* _読解の応用_:
1. 法起寺の解説によると、706年(慶雲3年)に三重塔の頂に設置されたものは何か。
2. 法起寺の解説のうち、「法起寺は、現今に至っても付近」から「ばん)」が設置されています。」までの範囲を一字一句変えずに書き写せ。

* _文書の抜粋_:
-------------------------

奈良・法起寺【世界文化遺産】【史跡名勝天然記念物】
創建年
- 不明
- 推定:638年(舒明天皇10年)
山号
- 岡本山
宗派
- 聖徳宗
本尊
- 十一面観音菩薩
創建年
- 舒明天皇10年(638年)
発願者
- 聖徳太子
- 山背大兄王
造営指揮(創建)
- 福亮(僧侶)
別称
- 岡本尼寺・岡本寺・池後寺・池後尼寺
札所指定番号
- 聖徳太子霊跡・17番
- 大和北部八十八ヶ所霊場・第52番
史跡名勝天然記念物指定年月日
- 1993年11月30日(平成5年11月30日)
法起寺の読み方
現在の法起寺は「ほっきじ」「ほうきじ」と読みます。
現在では法起寺の読み方が統一され、正式名として「ほうきじ」と呼称するのが正しいようです。
法起寺の別名
かつてに法起寺には別称があり「岡本尼寺・岡本寺・池後寺・池後尼寺」とも呼称されていたようです。
法起寺の歴史・由来
奈良時代(飛鳥時代)
創建以後、奈良時代の法起寺は「聖徳太子」の名前と庇護のもと、繁栄を極めており、法隆寺と並び政治的な中心地であったと云われています。
法起寺は、現今に至っても付近に位置する法隆寺の管理下の寺院であり、法隆寺同様に世界遺産に指定登録されている寺院です。
その他、周囲を含めた景観が古来の姿を留めており、何より世界遺産に指定登録されていることから国指定の「史跡名勝天然記念物」にも登録されています。
法起寺の創建は古く、638年(舒明天皇10年)と伝えられており、中国・呉の出身の「福亮(ふくりゅう)」・俗称「熊凝(くまごり)」と呼ばれた僧侶によって創建されています。
創建当初の法起寺は「弥勒像」が1つと像を覆うお堂(金堂)だけが建立されていました。
685年(天武天皇14年)になると恵施(えせ)と呼称された僧侶によって三重塔の造営され、706年(慶雲3年)には塔の頂にある「露盤(ろばん)」が設置されています。
平安時代
1081年(永保元年/平安時代後期)には京都から官使が下向し、塔の露盤の刻銘を模写しています。また、この頃、九輪(相輪)の1個が盗難に遭っています。
平安時代中期から鎌倉時代にかけて境内は荒廃し、以後、江戸時代の再建まで田園地帯に飲まれた荒廃した姿だったようです。
鎌倉時代
1233年(天福元年)には塔の相輪の覆鉢(ふくばち)を破壊して法隆寺聖霊院の梵鐘が鋳造されています。

-------------------------

プレーンテキスト文書ソース
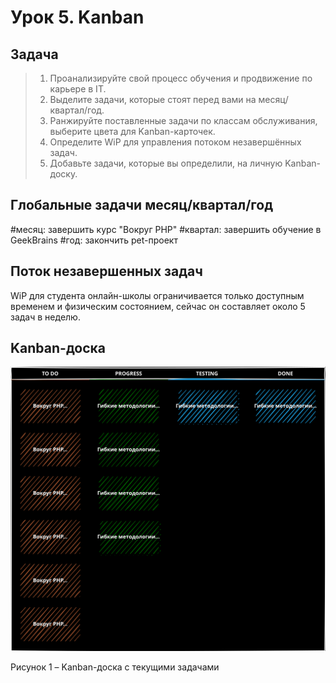 # Урок 5. Kanban
## Задача

> 1. Проанализируйте свой процесс обучения и продвижение по карьере в IT.
> 2. Выделите задачи, которые стоят перед вами на месяц/квартал/год.
> 3. Ранжируйте поставленные задачи по классам обслуживания, выберите цвета для Kanban-карточек.
> 4. Определите WiP для управления потоком незавершённых задач.
> 5. Добавьте задачи, которые вы определили, на личную Kanban-доску.

## Глобальные задачи месяц/квартал/год

#месяц: завершить курс "Вокруг PHP"
#квартал: завершить обучение в GeekBrains
#год: закончить pet-проект

## Поток незавершенных задач

WiP для студента онлайн-школы ограничивается только доступным временем и физическим состоянием, сейчас он составляет около 5 задач в неделю.


## Kanban-доска

![Kanban-доска](/lesson%205/Kanban.svg)

Рисунок 1 – Kanban-доска с текущими задачами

-------------------------

* _演習の解答_:
1. 露盤(ろばん)

2.
法起寺は、現今に至っても付近に位置する法隆寺の管理下の寺院であり、法隆寺同様に世界遺産に指定登録されている寺院です。
その他、周囲を含めた景観が古来の姿を留めており、何より世界遺産に指定登録されていることから国指定の「史跡名勝天然記念物」にも登録されています。
法起寺の創建は古く、638年(舒明天皇10年)と伝えられており、中国・呉の出身の「福亮(ふくりゅう)」・俗称「熊凝(くまごり)」と呼ばれた僧侶によって創建されています。
創建当初の法起寺は「弥勒像」が1つと像を覆うお堂(金堂)だけが建立されていました。
685年(天武天皇14年)になると恵施(えせ)と呼称された僧侶によって三重塔の造営され、706年(慶雲3年)には塔の頂にある「露盤(ろばん)」が設置されています。